Plastids of the endosperm tissue contain the complete set of enzymes for the biosynthesis of adenosine monophosphate (AMP) during storage oil mobilization ( Supplemental Table S4 ). At this stage of germination, the endosperm tissue contains the high levels of soluble nucleotides derived from plastid de novo synthesis, as the metabolic activity of the endosperm tissue is accompanied by increased gene expression (Kombrink and Beevers, 1983). At a later stage of seedling development, when the endosperm undergoes programmed cell death, the RNA and DNA are degraded to provide the embryo with their breakdown products (Schmid et al., 1999). AMP is exported from the plastids by the adenine nucleotide uniporter (BT1, B9RP65, unclassified 2x plastid, Supplemental Table S3 ) and hydrolyzed to adenosine in the cytosol for its transfer to the growing seedling (Flörchinger et al., 2006).

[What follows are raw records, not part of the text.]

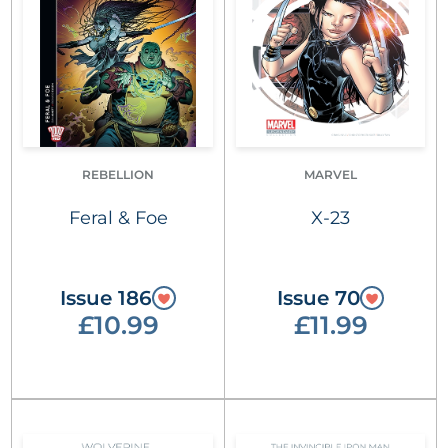
REBELLION
MARVEL
Feral & Foe
X-23
Issue 186
Issue 70
£10.99
£11.99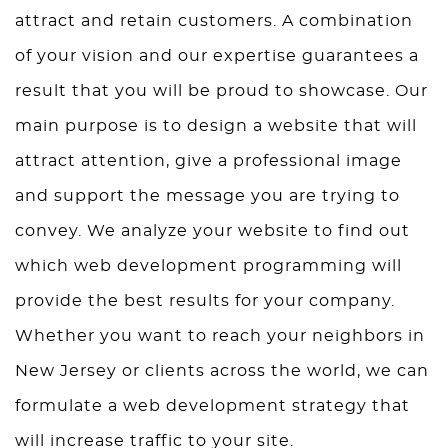
attract and retain customers. A combination
of your vision and our expertise guarantees a
result that you will be proud to showcase. Our
main purpose is to design a website that will
attract attention, give a professional image
and support the message you are trying to
convey. We analyze your website to find out
which web development programming will
provide the best results for your company.
Whether you want to reach your neighbors in
New Jersey or clients across the world, we can
formulate a web development strategy that
will increase traffic to your site.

For their anabolic processes, plastids of the endosperm tissue rely on reduction equivalents and energy (Neuhaus and Emes, 2000). NADPH can be provided by the oxidative phase of the OPPP, converting glucose-6-phosphate to a pentose phosphate (Kruger and von Schaewen, 2003). Only the 6-phosphogluconate dehydrogenase (6PGDH, B9RVA7) as NADPH-producing step was identified, whereas NADP-dependent glucose-6-phosphate 1-dehydrogenase (G6PDH) and 6-Phosphogluconolactonase (6PGL) were missing in our plastid proteome ( Figure 9 , No. 6). Energy in the form of ATP is provided via the plastidial ATP/ADP (NTT, B9RUY6), importing cytosolic ATP generated via oxidative phosphorylation in exchange with ADP (Neuhaus et al., 1997). Surprisingly, we found some membrane-bound subunits of the plastidial ATP synthase ( Supplemental Table S4 ). To date, there is no evidence that thylakoids are present in the stroma of plastids from endosperm, into which the ATPase can be inserted for ATP synthesis. Similarly, chromoplasts from tomato fruits possess a functional ATP synthase as an example for a non-photosynthetic plastid (Pateraki et al., 2013). This organelle is capable of synthesizing ATP via a respiratory electron transport chain using NADPH as an electron donor (Renato et al., 2015). However, components of such a respiratory pathway, like the thylakoid NAD(P) dehydrogenase and cytochrome b6f complex, which were present in chromoplasts from tomato fruits, were not found in our endosperm proteome (Barsan et al., 2010).